• What to do:
Look for "RECOMMENDED" in the records and copy every line that has it.

------------------------

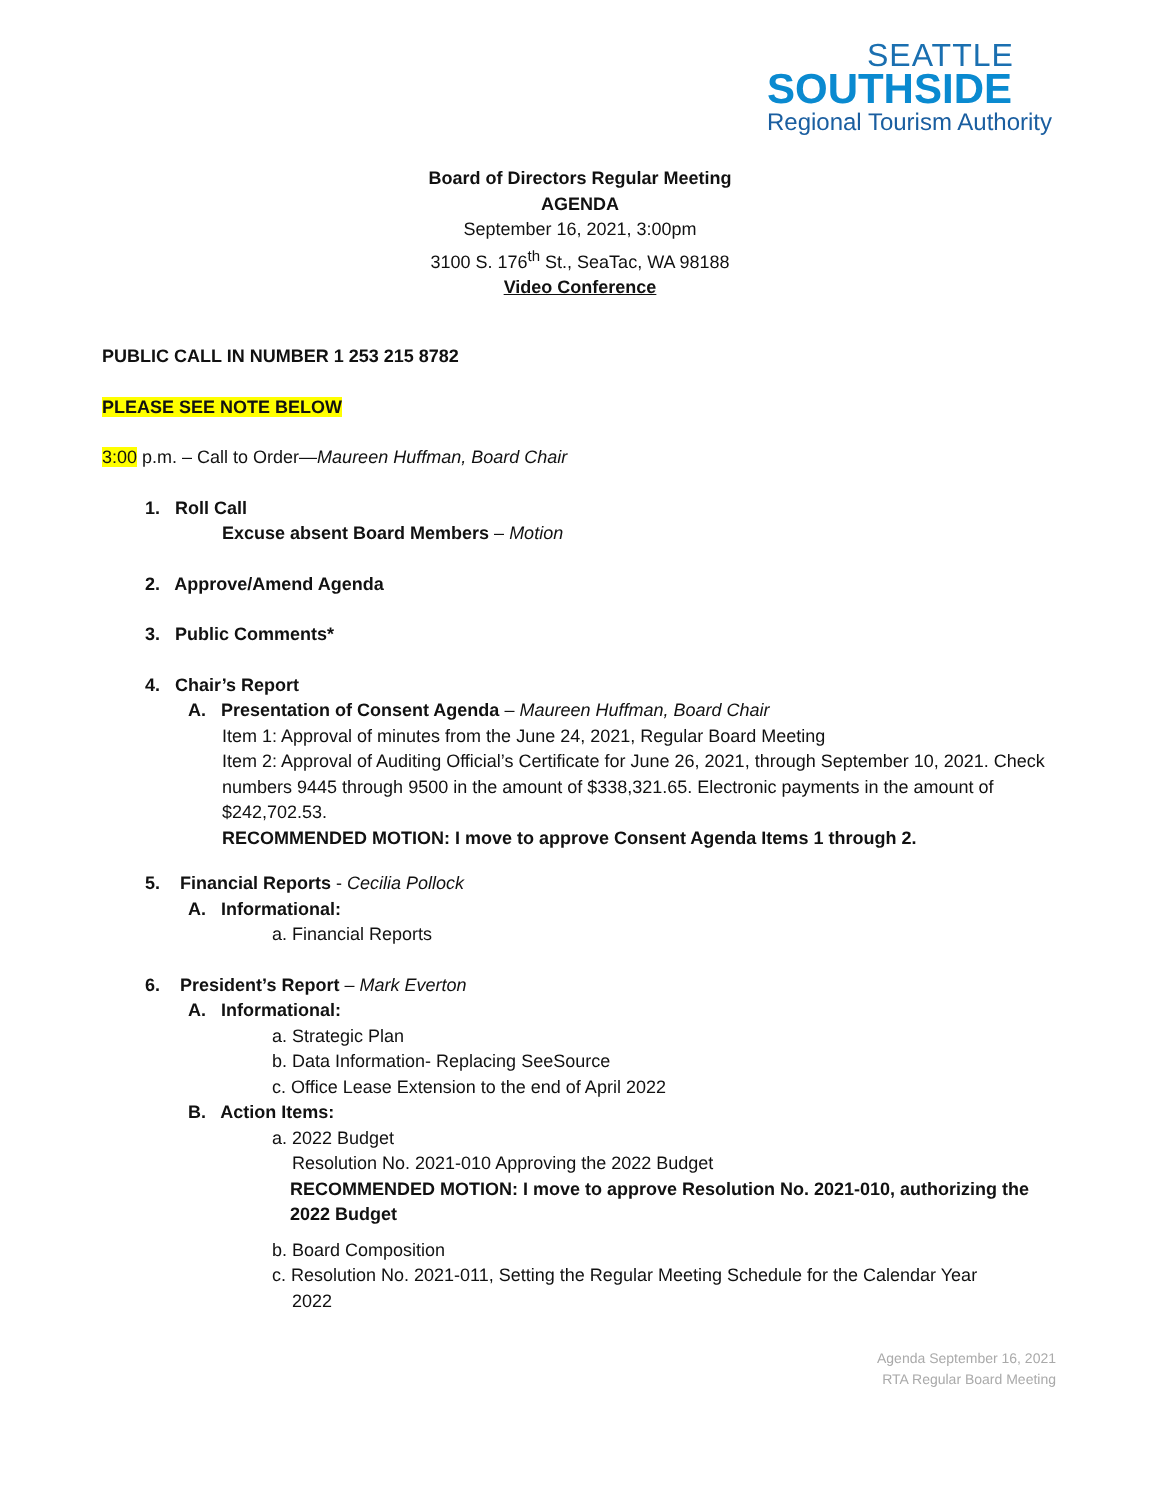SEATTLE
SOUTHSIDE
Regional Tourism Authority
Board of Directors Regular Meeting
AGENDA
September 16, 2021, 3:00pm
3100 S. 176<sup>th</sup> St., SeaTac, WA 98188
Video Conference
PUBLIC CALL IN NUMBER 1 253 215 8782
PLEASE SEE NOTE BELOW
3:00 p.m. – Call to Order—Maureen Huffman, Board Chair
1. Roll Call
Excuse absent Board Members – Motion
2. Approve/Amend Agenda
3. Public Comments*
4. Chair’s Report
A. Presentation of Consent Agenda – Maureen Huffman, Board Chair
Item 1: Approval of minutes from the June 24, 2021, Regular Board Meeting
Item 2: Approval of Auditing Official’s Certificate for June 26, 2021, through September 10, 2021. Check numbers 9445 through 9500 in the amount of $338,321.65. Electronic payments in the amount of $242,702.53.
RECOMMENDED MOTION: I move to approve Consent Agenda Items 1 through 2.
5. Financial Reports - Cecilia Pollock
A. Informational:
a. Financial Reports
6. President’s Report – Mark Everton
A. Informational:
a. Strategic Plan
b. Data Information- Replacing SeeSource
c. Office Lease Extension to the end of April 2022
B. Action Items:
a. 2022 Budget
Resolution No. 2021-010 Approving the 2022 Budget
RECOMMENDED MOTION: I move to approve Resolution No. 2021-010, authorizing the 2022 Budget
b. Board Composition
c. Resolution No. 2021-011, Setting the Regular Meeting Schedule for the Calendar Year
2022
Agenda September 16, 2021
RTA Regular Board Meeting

------------------------

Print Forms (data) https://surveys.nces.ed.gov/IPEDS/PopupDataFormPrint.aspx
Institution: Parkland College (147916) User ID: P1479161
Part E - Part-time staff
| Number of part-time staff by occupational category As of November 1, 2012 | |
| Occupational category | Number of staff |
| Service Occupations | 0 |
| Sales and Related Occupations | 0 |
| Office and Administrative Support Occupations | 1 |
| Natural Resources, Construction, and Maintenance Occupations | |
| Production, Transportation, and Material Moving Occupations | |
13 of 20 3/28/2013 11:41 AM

------------------------

• Answer to this problem:
RECOMMENDED MOTION: I move to approve Consent Agenda Items 1 through 2.
RECOMMENDED MOTION: I move to approve Resolution No. 2021-010, authorizing the 2022 Budget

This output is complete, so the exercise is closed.